ACTIVITY 1 :: List every question that the article on the AICA advertising formula below offers as a framework for analyzing marketing.

Approaching your advertising can be a bit of a daunting task, but fortunately there is an old school approach that holds just as true now as it did 100 years ago. The formula for advertising success can be summed up into four little letters AICA (Attention, Interest, Conviction, and Action). It’s not just the 4 elements that are important, but also the order in which they lay.
- Before anything will peak someone’s interest it must first get attention.
- Before anything will convince someone it must be of interest to them first.
- Before anything will cause someone to take action, they must be convinced to do so.
The main point being that when you’re advertising you have 4 steps to walk your prospects through and between those 4 steps there are 3 bridges you must get them to cross once you have their attention.
There’s real beauty in the simplicity of this formula that gives you a great framework to analyze your current marketing as well as formulate new marketing:
- Does it get attention?
- Once I have their attention is it interesting?
- Now that I have their interest does it convince them of anything?
- Great they’re convinced! Now what is the action I want them to take?
Now we know that marketing can get fancy, technical, complex, and strategic to taste. However, having a forwards and backwards understanding of AICA will harmonize the direction of your efforts which will bring consistency and effectiveness to your campaign. If something in your marketing isn’t working very well you can use this formula to hold it up to the light and find the disconnect.
Let’s take a moment to run through an example:
We have a letter that we send out to home owners who are on the NOD list and possibly facing foreclosure. Unfortunately we know that if we were able to get their information from this list, others have it to and will be sending letters. So our first objective is to get attention because we want them to open up our letter so we can reach phase 2 which is to gain their interest. This is where ideas such as handwritten addresses, using color and handwritten notes, or using some other form of differentiation to get their attention.

[Extracted rows]
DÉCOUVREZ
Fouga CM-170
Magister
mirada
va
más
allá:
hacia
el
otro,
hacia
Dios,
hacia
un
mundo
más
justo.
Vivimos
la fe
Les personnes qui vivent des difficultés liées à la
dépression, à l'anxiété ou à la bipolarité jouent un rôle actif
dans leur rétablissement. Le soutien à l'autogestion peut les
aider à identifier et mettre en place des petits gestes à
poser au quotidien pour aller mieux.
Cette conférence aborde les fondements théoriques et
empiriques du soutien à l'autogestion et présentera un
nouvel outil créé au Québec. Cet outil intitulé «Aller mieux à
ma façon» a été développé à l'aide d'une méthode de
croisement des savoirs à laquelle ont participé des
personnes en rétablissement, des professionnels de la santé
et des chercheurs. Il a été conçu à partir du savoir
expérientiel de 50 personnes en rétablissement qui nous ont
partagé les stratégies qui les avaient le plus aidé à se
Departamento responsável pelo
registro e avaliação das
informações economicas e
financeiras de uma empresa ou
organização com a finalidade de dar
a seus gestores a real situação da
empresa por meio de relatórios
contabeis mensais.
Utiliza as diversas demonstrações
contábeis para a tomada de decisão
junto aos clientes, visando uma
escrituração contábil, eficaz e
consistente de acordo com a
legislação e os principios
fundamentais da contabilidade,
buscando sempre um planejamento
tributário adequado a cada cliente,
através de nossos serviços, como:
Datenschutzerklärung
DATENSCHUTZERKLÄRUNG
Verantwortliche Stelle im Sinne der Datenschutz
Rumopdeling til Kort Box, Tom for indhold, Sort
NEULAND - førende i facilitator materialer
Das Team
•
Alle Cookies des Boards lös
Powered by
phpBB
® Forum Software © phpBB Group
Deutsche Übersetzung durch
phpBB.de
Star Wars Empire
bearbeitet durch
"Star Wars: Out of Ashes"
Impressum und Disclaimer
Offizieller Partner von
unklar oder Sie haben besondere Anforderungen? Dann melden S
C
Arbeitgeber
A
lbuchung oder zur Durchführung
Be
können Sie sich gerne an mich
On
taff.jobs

ACTIVITY 2 :: Echo back all of the extracted rows above, line by line, with no changes.

OUTPUT 1 ::
- Does it get attention?
- Once I have their attention is it interesting?
- Now that I have their interest does it convince them of anything?
- Great they're convinced! Now what is the action I want them to take?

OUTPUT 2 ::
DÉCOUVREZ
Fouga CM-170
Magister
mirada
va
más
allá:
hacia
el
otro,
hacia
Dios,
hacia
un
mundo
más
justo.
Vivimos
la fe
Les personnes qui vivent des difficultés liées à la
dépression, à l'anxiété ou à la bipolarité jouent un rôle actif
dans leur rétablissement. Le soutien à l'autogestion peut les
aider à identifier et mettre en place des petits gestes à
poser au quotidien pour aller mieux.
Cette conférence aborde les fondements théoriques et
empiriques du soutien à l'autogestion et présentera un
nouvel outil créé au Québec. Cet outil intitulé «Aller mieux à
ma façon» a été développé à l'aide d'une méthode de
croisement des savoirs à laquelle ont participé des
personnes en rétablissement, des professionnels de la santé
et des chercheurs. Il a été conçu à partir du savoir
expérientiel de 50 personnes en rétablissement qui nous ont
partagé les stratégies qui les avaient le plus aidé à se
Departamento responsável pelo
registro e avaliação das
informações economicas e
financeiras de uma empresa ou
organização com a finalidade de dar
a seus gestores a real situação da
empresa por meio de relatórios
contabeis mensais.
Utiliza as diversas demonstrações
contábeis para a tomada de decisão
junto aos clientes, visando uma
escrituração contábil, eficaz e
consistente de acordo com a
legislação e os principios
fundamentais da contabilidade,
buscando sempre um planejamento
tributário adequado a cada cliente,
através de nossos serviços, como:
Datenschutzerklärung
DATENSCHUTZERKLÄRUNG
Verantwortliche Stelle im Sinne der Datenschutz
Rumopdeling til Kort Box, Tom for indhold, Sort
NEULAND - førende i facilitator materialer
Das Team
•
Alle Cookies des Boards lös
Powered by
phpBB
® Forum Software © phpBB Group
Deutsche Übersetzung durch
phpBB.de
Star Wars Empire
bearbeitet durch
"Star Wars: Out of Ashes"
Impressum und Disclaimer
Offizieller Partner von
unklar oder Sie haben besondere Anforderungen? Dann melden S
C
Arbeitgeber
A
lbuchung oder zur Durchführung
Be
können Sie sich gerne an mich
On
taff.jobs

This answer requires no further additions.